▸ Activities:
1. From the book review, list each topic of new material that the fourth edition adds.
2. Answer these questions from the book review:
(a) How many chapters does the book have?
(b) Which part of the book is titled "Cryptography and Divisors"?
(c) Where are the references to the contents of each chapter found?
3. Reproduce the book review from "In this fourth" up to and including "11-01Textbooks (number theory)".

This is the fourth edition of the classical title Number Theory in Science and Communication (for a review of the previous editions see Zbl 0997.11501, Zbl 0613.10001 and Zbl 0542.10001) written by a physicist “inclined toward mathematics”.

Obviously his idea of Number Theory is opposed to the famous of G. H. Hardy (“...there is one science [number theory] whose very remoteness from ordinary human activities should keep it gentle and clean”, A Mathematician’s Apology). As the title makes clear the author considers Number Theory related to “ordinary human activities” and the aim of the book is to show some of such interrelations in domains like Information Transmission, Concert Hall Acoustics and many others.

The book has 30 chapters divided into ten parts whose titles allow an image of the contents of the book: Part I. A Few Fundamentals (Natural Numbers, Primes); Part II. Some Simple Applications (Fractions: Continued, Egyptians and Farey); Part III. Congruences and the Like; Part IV. Cryptography and Divisors (Public-Key Cryptography, Primitive Roots); Part V. Residues and Diffraction; Part VI. Chinese and other Fast Algorithms; Part VII. Pseudoprimes, Möbius Transform and Partitions); Part VIII. Cyclotomy and Polynomials; Part IX. Galois Fields and More Applications (Spectral Properties of Galois Sequences, Random Number Generators, Waveforms and Radiation Patterns, Number Theory, Randomness and “Art”); Part X. Self-Similarity, Fractals and Art.

In this fourth edition new materials have been added on Fibonacci Numbers, Divisibility Tests for 7, 13, 17 and 19, Two Square Theorem, new Factoring Methods (the Lenstra’s Factoring with Elliptic Curves) and Primality Tests.

The book intends to be self-contained and the definitions and materials of Number Theory are introduced and studied when they are needed, always with a view to showing their relationship and applications in the “real world”. References to the contents of each chapter are provided at the end of the book.


MSC:
11-01Textbooks (number theory)
68-01Textbooks (computer science)
94-01Textbooks (information and communication)
11AxxElementary number theory
11A41Elementary prime number theory
11T22Cyclotomy
11T71Algebraic coding theory; cryptography
11Y05Factorization

[Dataset records]

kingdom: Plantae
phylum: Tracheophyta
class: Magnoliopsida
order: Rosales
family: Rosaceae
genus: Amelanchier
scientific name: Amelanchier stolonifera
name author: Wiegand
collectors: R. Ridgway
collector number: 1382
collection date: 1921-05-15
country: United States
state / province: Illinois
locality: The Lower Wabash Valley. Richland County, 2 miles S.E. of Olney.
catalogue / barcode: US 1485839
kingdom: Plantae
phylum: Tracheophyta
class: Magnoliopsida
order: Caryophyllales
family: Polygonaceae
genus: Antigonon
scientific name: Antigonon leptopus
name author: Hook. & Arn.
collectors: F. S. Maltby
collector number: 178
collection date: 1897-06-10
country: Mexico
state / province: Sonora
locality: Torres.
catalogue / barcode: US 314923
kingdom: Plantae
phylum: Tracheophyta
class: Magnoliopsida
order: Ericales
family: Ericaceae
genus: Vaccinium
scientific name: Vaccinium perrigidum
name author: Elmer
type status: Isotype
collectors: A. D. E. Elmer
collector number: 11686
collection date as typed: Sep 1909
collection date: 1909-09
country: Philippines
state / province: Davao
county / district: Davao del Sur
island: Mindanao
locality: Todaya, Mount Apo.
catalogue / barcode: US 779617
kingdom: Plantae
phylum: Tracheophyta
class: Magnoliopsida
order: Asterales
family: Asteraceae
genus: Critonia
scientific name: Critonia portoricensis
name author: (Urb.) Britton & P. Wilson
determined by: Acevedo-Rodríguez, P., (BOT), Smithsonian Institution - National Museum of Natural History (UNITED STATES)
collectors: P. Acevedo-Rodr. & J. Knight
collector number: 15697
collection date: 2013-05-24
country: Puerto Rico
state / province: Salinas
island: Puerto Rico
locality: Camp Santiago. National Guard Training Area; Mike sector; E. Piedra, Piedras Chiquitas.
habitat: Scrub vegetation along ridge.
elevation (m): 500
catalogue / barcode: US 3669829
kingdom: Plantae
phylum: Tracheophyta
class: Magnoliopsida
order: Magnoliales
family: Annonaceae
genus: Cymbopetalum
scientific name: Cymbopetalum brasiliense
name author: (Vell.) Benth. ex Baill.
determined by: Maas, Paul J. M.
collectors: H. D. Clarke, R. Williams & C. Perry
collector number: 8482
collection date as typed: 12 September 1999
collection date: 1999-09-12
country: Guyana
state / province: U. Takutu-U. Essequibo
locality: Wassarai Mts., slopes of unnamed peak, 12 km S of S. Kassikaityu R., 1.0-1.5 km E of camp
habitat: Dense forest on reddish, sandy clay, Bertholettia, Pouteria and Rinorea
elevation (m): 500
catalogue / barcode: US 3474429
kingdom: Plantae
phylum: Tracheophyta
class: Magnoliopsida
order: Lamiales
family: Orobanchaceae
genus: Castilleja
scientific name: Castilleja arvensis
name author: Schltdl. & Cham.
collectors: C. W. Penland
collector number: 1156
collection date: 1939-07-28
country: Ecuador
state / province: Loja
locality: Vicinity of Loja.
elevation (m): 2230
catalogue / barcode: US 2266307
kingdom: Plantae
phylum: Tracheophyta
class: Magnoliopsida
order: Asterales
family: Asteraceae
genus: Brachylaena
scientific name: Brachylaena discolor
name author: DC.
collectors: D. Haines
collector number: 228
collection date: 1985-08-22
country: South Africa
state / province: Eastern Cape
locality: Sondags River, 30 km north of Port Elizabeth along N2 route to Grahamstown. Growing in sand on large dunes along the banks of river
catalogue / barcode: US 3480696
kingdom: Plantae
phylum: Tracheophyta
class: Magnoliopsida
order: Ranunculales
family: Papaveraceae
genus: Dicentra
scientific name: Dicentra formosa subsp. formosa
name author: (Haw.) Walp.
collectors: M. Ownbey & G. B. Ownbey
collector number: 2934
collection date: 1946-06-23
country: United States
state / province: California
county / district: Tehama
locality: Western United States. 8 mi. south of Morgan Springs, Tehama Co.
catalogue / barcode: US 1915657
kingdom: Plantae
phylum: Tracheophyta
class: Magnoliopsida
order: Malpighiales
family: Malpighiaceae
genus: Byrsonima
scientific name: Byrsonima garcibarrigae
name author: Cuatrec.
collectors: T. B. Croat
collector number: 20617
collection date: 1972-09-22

▸ Solved tasks:
1.
Fibonacci Numbers
Divisibility Tests for 7, 13, 17 and 19
Two Square Theorem
new Factoring Methods (the Lenstra's Factoring with Elliptic Curves)
Primality Tests

2.
(a) 30 chapters.
(b) Part IV.
(c) At the end of the book.

3.
In this fourth edition new materials have been added on Fibonacci Numbers, Divisibility Tests for 7, 13, 17 and 19, Two Square Theorem, new Factoring Methods (the Lenstra’s Factoring with Elliptic Curves) and Primality Tests.

The book intends to be self-contained and the definitions and materials of Number Theory are introduced and studied when they are needed, always with a view to showing their relationship and applications in the “real world”. References to the contents of each chapter are provided at the end of the book.


MSC:
11-01Textbooks (number theory)